The title of this piece is about all that can be regarded of certain at this juncture, but apparently the White Sox reached an agreement with John Danks on a contract extension that will probably resemble 5 years for $65 million. I went ahead and linked to the original tweets of the apparent freelance graphic designer who broke the story before the likes of Jon Heyman, because it’d be a shame if the theme of unexpected figures playing surprisingly large roles in this White Sox off-season got swept by the wayside in all the confusion.
And there’s confusion, in all areas. It’s the purest by-product of this announcement. Enough to put in list form.

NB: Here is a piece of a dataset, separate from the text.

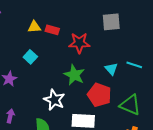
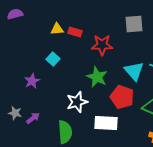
cyan triangle: (111, 69) -> (134, 71), size x1.5
white star: (54, 100) -> (77, 102), turned 30
purple arrow: (10, 116) -> (33, 118), turned 40

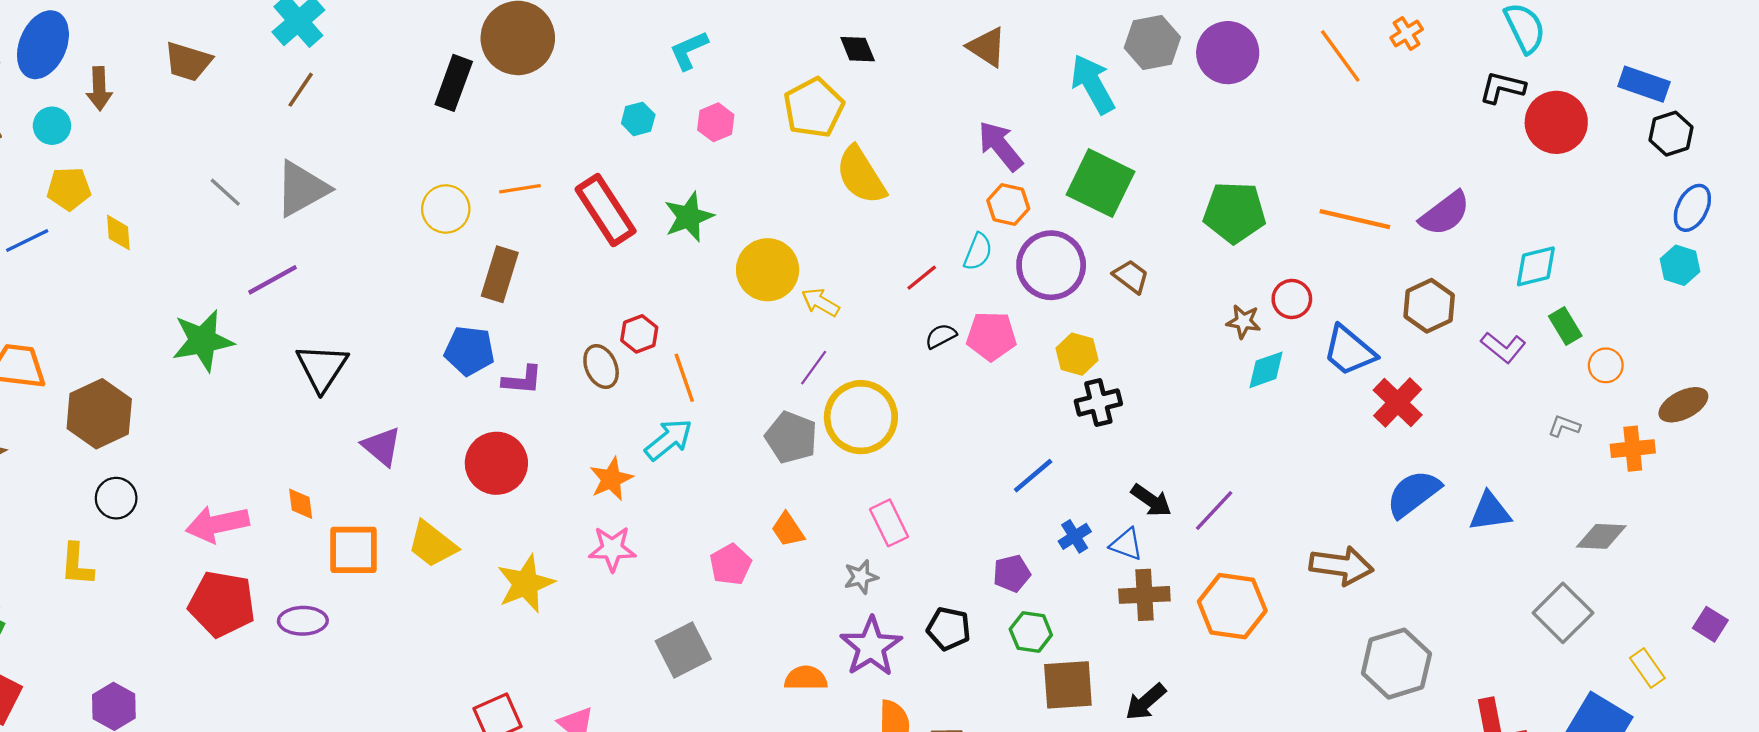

1. What are the actual terms? 5/65 has been thrown out there and held up to scrutiny so far, but the pay distribution hasn’t been announced. Backloading is almost always assumed on deals this long, but it’s not known how many years are guaranteed and how many are options, which figure to come into play given some of the things the good Chairman Reinsdorf has said about long-term contracts for pitchers.
It might not be a reach to say things aren’t quite hashed out because this isn’t intended method of leaking the news. Yup, might not be much of a reach at all.
2. Is this…a good deal? If we took everything at face value, it seems like a fair match for Danks’ production. Chris Cwik of FanGraphs figured Danks would need to average 2.5 WAR per season to make the deal stand up, a benchmark he’s had no problem clearing since his rookie year. 5 years would constitute Danks’ age 27-31 seasons, putting him in a nice little middle ground between not being paid into a stretch where a breakdown seems likely, and having a long enough track record of avoiding serious injury. 2011 saw Danks’ first DL visit of his career for an oblique strain, and he still covered 170 IP.
It’s a fair deal, it could even be a good deal, but it sure isn’t a bargain. It’s an approaching market-level for a pitcher who has been consistently above-average that surely most in the Sox organization still see as having higher potential. So of course,
3. What the hell does it mean? Danks is a young, valuable starter who can (and now is a lot more likely to) be a key contributor the next time the White Sox are competitive, but he also just got decidedly not-cheap for a team was allegedly too overloaded with failed investments and in need of a moment of retreat. Not only that, but Danks represented one of the few chips by which the Sox seemed capable of taking one asset, and breaking it down into two or three, or simply taking one regular-priced asset and turning it into a cheaper one.
The mantra of “we won’t trade players just to trade them” and other similar iterations has been repeated many times by the White Sox brain trust, so it could be as simple as Kenny did his due diligence surveying the trade market for Danks, tolerated all the “Oh, I donno if he’s worth Dellin Betances straight-up” remarks from Brian Cashman that he could, and decided he would get the most value by just keeping John Danks through his prime.
Such a judgment, just like the terms of the deal itself, are just fine in a vacuum, but in the context of the whole off-season, it’s another bend in the path that makes the final destination unclear, and casts doubt about a particular one being in mind.
1. Extending Sergio Santos – A good move no matter the context
2. Picking up Jason Frasor’s option – Hard to explain, or an attempt to stack trade chips, which would only make it ill-advised
3. Trading Sergio Santos for a Double-A prospect – Evidence of an extensive rebuild
4. Letting Mark Buehrle walk – Continuing the cost-cutting
5. Extending John Danks – ???? (I don’t particularly buy the idea that this is a move to boost Danks’ trade value, as he’s still squarely behind pitchers with remaining arb years in the starter trade target queue)
As JJ points out, the White Sox haven’t made a move that could quantify as rebuilding; blatantly punting positions in 2012 for the sake of the future. Buehrle’s departure only made room for the already planned transition of Chris Sale, and the Santos trade could just be a recognition of relievers as fungible, while placing trust in Addison Reed. Even a future Quentin trade only serves to de-clutter an outfield for a Rios-De Aza-Viciedo trio that figured to battle for PT otherwise (with poor soft-spoken Alex Rios possibly getting drowned out by all those pesky superior players).
It could easily be another KW ‘rebuilding without retreating’ special, or maybe he thinks that making the franchise’s direction obvious to the world by making moves that correspond to it is a trade disadvantage.
But it could easily be a lot of things. It’s certainly getting later in the off-season, but it’s still far from last call. The White Sox still have a few moves left, especially seeing as they’ve yet to announce, or explain this one.